Hess Cuts 2020 Spend by $800mn
Hess Corporation March 17 announced a revised $2.2bn capital and exploratory budget for 2020, an $800mn reduction from the previous budget of $3bn. The company also announced a new $1bn three-year term loan agreement.
“With 80% of our oil production hedged in 2020, our significantly reduced capital and exploratory budget and our new three-year loan agreement, our company is well positioned for this low-price environment,” CEO John Hess said. “Our focus is on preserving cash and protecting our world class investment opportunity in Guyana.”
Oil prices have seen a sharp decline this month after Saudi Arabia announced it would increase oil production to 12.3mn b/d in April, after Russia rejected Opec’s proposal on March 6 to cut crude output by 1.5mn b/d by Opec+. The expectation of a drop in demand due to Covid-19 outbreak has put additional downward pressure on the oil prices.
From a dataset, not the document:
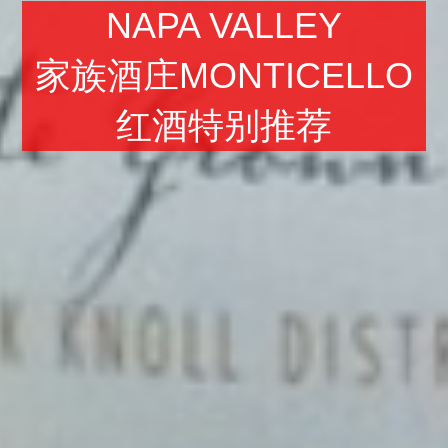
NAPA VALLEY
家族酒庄MONTICELLO
红酒特别推荐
At the time of press, Brent crude was trading at $30/b.
The reductions to the company’s 2020 capital budget will be primarily achieved by shifting from a six-rig programme to one rig in the Bakken, which is expected to be completed by the end of May, Hess said, adding most discretionary exploration and offshore drilling activities, excluding Guyana, will also be deferred.
Net production for 2020 is now forecast to average between 325,000 and 330,000 barrels of oil equivalent/day, excluding Libya, versus previous guidance of between 330,000 and 335,000 boe/d. The company said its Bakken net production is forecast to average approximately 175,000 boe/d in 2020, versus previous guidance of approximately 180,000 boe/d.